Submarine Squadron 6 (also known as SUBRON 6) is a squadron of submarines in the United States Navy based at Norfolk, Virginia under the command of Capt. Sterling Jordan. The squadron uses and submarines.

== Submarines in Squadron ==

| Ship | Hull number | Ship class |
|---|---|---|
| USS Helena | SSN-725 | Los Angeles class |
| USS Montpelier | SSN-765 | Los Angeles class |
| USS Pasadena | SSN-752 | Los Angeles class |
| USS Albany | SSN-753 | Los Angeles class |
| USS Boise | SSN-764 | Los Angeles class |
| USS New Hampshire | SSN-778 | Virginia class |
| USS New Mexico | SSN-779 | Virginia class |
| USS John Warner | SSN-785 | Virginia class |
| USS Washington | SSN-787 | Virginia class |
| USS Montana | SSN-794 | Virginia class |
| USS New Jersey | SSN-796 | Virginia class |
| PCU Massachusetts | SSN-798 | Virginia class |
| PCU Arkansas | SSN-800 | Virginia class |

== Mission ==
Submarine Squadron Six exercises operational control of Los Angeles-class attack submarines and Virginia-class submarines home ported in Norfolk, Virginia. The squadron is responsible for preparing submarine crews in all facets of operations, including tactical and operational readiness for war, inspection and monitoring duties, nuclear and radiological safety, and development and control of submarine operating schedules. SUBRON SIX also is responsible for matters pertaining to new submarine construction and for coordinating all submarine operations in the Virginia Capes Operating Areas, including logistical support and schedule deconfliction. In 2014, then-current commander, Paul Snodgrass stated, "The primary job at Squadron 6 is to train, mentor and certify crews for deployment. This broad range of responsibilities would be impossible without the dedication and hard work the squadron's staff of Sailors and civilians who eat, drink, and breathe submarining".
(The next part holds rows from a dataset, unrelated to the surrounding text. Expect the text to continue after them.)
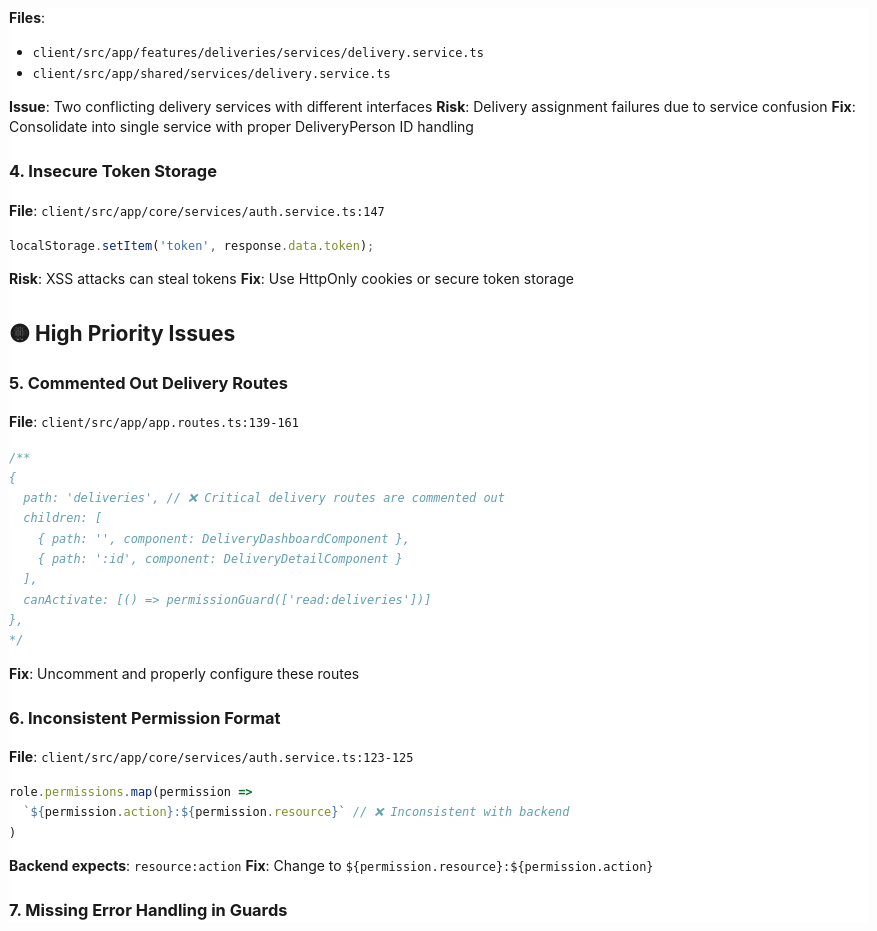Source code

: **Files**:

- `client/src/app/features/deliveries/services/delivery.service.ts`
- `client/src/app/shared/services/delivery.service.ts`

**Issue**: Two conflicting delivery services with different interfaces
**Risk**: Delivery assignment failures due to service confusion
**Fix**: Consolidate into single service with proper DeliveryPerson ID handling

### 4. **Insecure Token Storage**

**File**: `client/src/app/core/services/auth.service.ts:147`

```typescript
localStorage.setItem('token', response.data.token);
```

**Risk**: XSS attacks can steal tokens
**Fix**: Use HttpOnly cookies or secure token storage

## 🟡 High Priority Issues

### 5. **Commented Out Delivery Routes**

**File**: `client/src/app/app.routes.ts:139-161`

```typescript
/**
{
  path: 'deliveries', // ❌ Critical delivery routes are commented out
  children: [
    { path: '', component: DeliveryDashboardComponent },
    { path: ':id', component: DeliveryDetailComponent }
  ],
  canActivate: [() => permissionGuard(['read:deliveries'])]
},
*/
```

**Fix**: Uncomment and properly configure these routes

### 6. **Inconsistent Permission Format**

**File**: `client/src/app/core/services/auth.service.ts:123-125`

```typescript
role.permissions.map(permission => 
  `${permission.action}:${permission.resource}` // ❌ Inconsistent with backend
)
```

**Backend expects**: `resource:action`
**Fix**: Change to `${permission.resource}:${permission.action}`

### 7. **Missing Error Handling in Guards**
== Consolidation with Submarine Squadron 8 ==
On April 28, 2011, Submarine Squadrons 6 and 8 merged under the command of Submarine Squadron 6.
Submarine Squadron 8 was reestablished on February 18, 2022. The squadron is responsible for the control of new submarine construction and ongoing submarine operating maintenance schedules of Los Angeles-class attack submarines and Virginia-class submarines homeported in Norfolk, Va.